Furthermore, in 2019 the Law Commission conducted a four-month consultation into whether the current law on surrogacy was “fit for purpose” (https://www.lawcom.gov.uk/project/surrogacy/).
The project came out of “an open public consultation” about which issues the Commission might prospectively have scrutinised as possibly being worthy of reform. The feedback reinforced that surrogacy is now so important, in fact, that it received the most support of all those topics under consideration.
The Commission is scheduled to publish its final report and recommendations for Government in the autumn along with draft legislation. If endorsed by ministers, it may still take some time to navigate its way through parliament.
That is likely to be too late to have any bearing on the outcome of Mr Jennings’ court case, judgement in which is due to be handed down soon.
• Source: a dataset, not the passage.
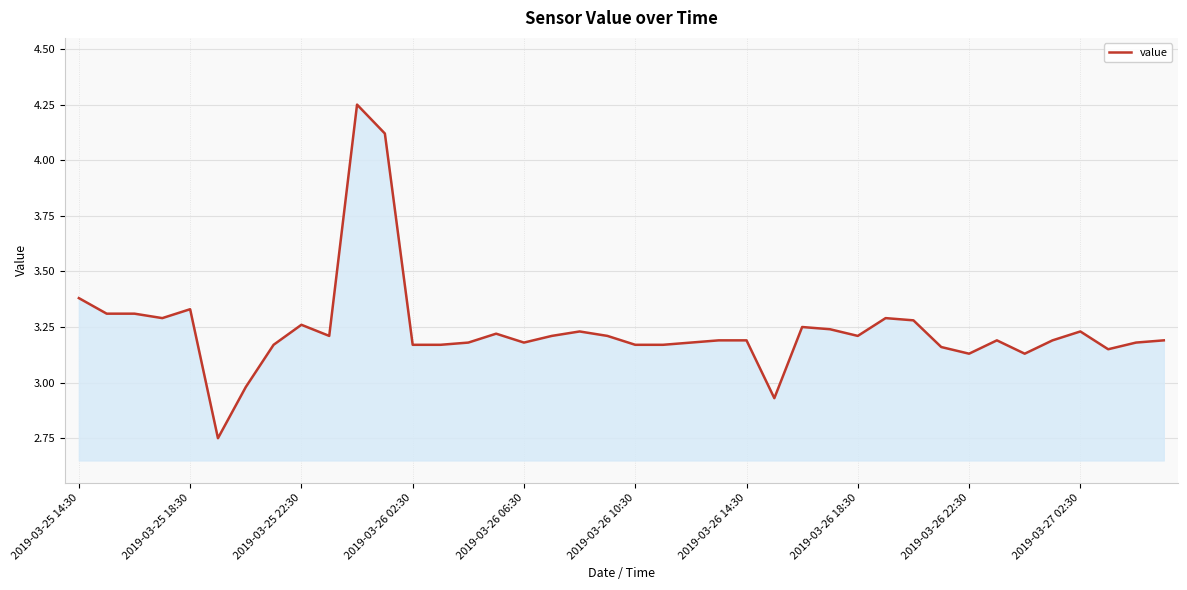

What is the difference between the maximum and minimum values?

1.5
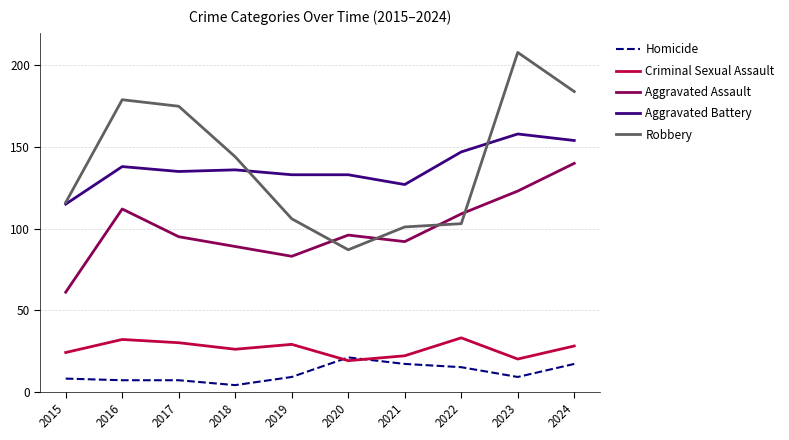

Between 2021 and 2024, which series saw the biggest shift?

Robbery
Nevertheless, it is to be hoped that the law will change to deal with such issues more appropriately in the future.
Earlier this year, Hall Brown Family Law established a dedicated team of lawyers within its existing Children’s Law team to provide specialist advice to those couples wishing to start their own families via surrogacy (https://hallbrown.co.uk/what-we-do/surrogacy/).
Whilst their individual circumstances may differ, they all require clarity of advice and support.
Having legislation which not only takes on board current issues but adds the sort of flexibility needed to anticipate what may happen in the future is an integral part of that provision.